UV and PDA detectors are the most common HPLC detectors, thanks to their reliability, ease of use, and universal response to chromophoric compounds. They are also non-destructive, meaning the sample leaves the detector unchanged, which is essential in case you want to collect the single compounds for further investigation. However, there are other options that I have summarized in table 1.

But first I think today we need another glossary:

• Spectral data: Data measured for specific wavelengths of the electromagnetic spectrum. In HPLC analysis with absorbance detection, this refers to chromatograms measured at different wavelengths, or the full UV spectrum of a compound. It can also be used to determine peak purity, which affects the absorbance behavior of a compound.
• UV-Spectrum: Plot of absorbance vs. wavelength for a specific compound. It can be used for compound identification and also to determine the optimum absorbance wavelength to acquire maximum detector sensitivity for the analyte of interest.
• Chromophore: A chromophore is a moiety in the chemical structure of a compound that absorbs UV or visible light. It possesses electrons that can absorb energy which converts them from their ground state (lowest state) to an excited state (high energy state).

Table 1: HPLC detector options (not a complete list)

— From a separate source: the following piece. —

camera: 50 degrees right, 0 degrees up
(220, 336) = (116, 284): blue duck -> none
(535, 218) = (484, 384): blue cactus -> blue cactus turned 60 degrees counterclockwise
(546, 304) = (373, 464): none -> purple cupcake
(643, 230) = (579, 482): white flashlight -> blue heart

Let me briefly describe the functionality of these typical LC detectors:

• Fluorescence detector (RF): Electrons in fluorescent molecules can be excited using a specific wavelength - the excitation wavelength - and then emit light of a different wavelength (emission wavelength). The intensity of this emitted light is monitored to quantify the analyte concentration. See also: Fluorescence Detection : SHIMADZU (Shimadzu Corporation)
• Refractive index detector (RID): The RID measures any change in the refractive index - meaning the diffraction of a light beam by the content of the flow cell - compared to a reference cell filled with only mobile phase. See also: Refractive Index Detection (RID) : SHIMADZU (Shimadzu Corporation)
• Conductivity detector (CDD): ?The CDD detects electrical conductivity of ions. Voltage is applied to a pair of plates, and if ions are present, a current flows. If there are ions in the mobile phase as it passes through the detector flow-cell, a signal is produced that is proportional to the ion concentration.
• Evaporative light scattering detector (ELSD): Detects the light scattered by particles remaining after evaporation of the mobile phase.

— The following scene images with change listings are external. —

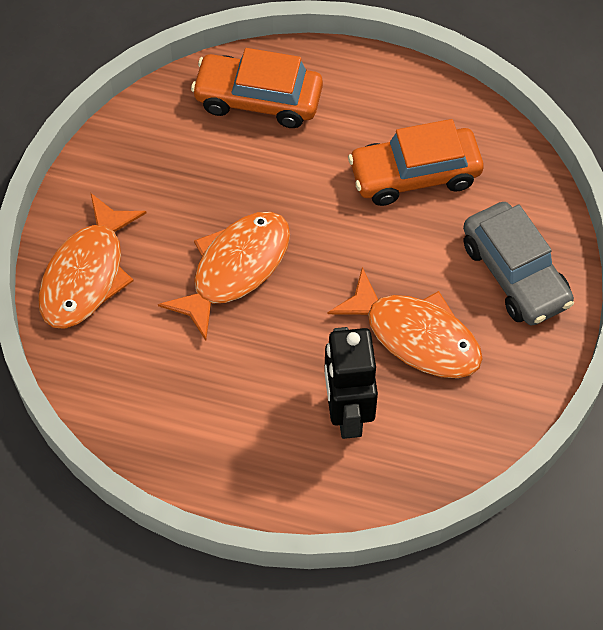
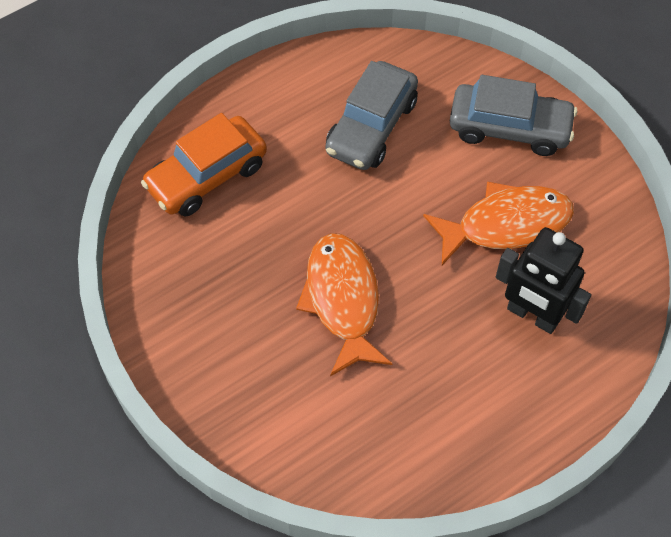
camera: 50 degrees left, 0 degrees up
(87, 274) = (250, 408): orange fish -> none
(414, 175) = (371, 126): orange car -> grey car

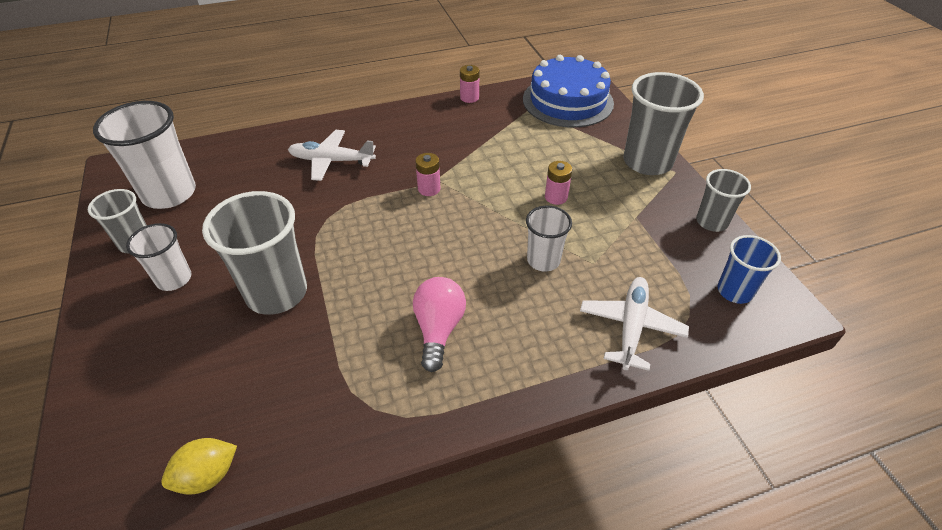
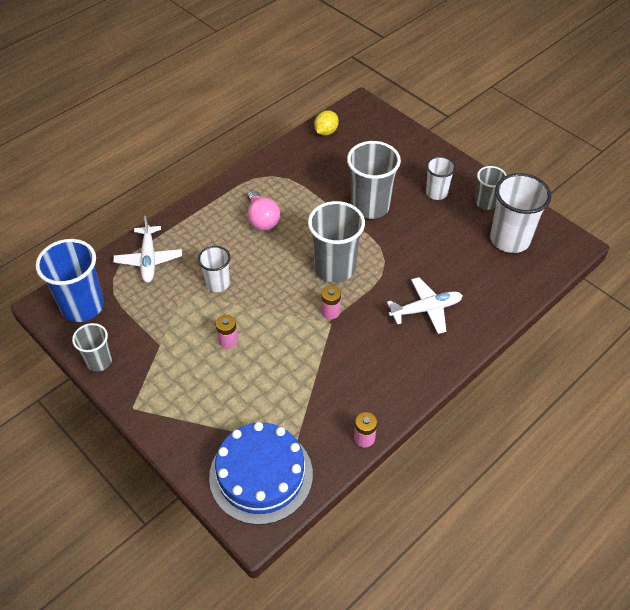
camera: 155 degrees right, 5 degrees up
(647, 162) = (160, 411): grey cup -> grey cup (335, 268)
(734, 291) = (82, 306): blue cup -> blue cup, size x1.74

You may have noticed that there is no Mass Spectrometer (MS) mentioned in the list of detectors, why is that? Well, first of all an MS is NOT simply an LC detector, at least that’s what my colleagues tell me. And secondly – it’s really not my area of expertise. So instead of copying some expert knowledge from a textbook – which anyone could do – I’m going to ask one of my colleagues with actual experience in the field, to be my first guest writer. And since it was pointed out to me that the MS is vital for peak tracking in method development, we’ll do that in the next month, before starting with the topic of HPLC method development.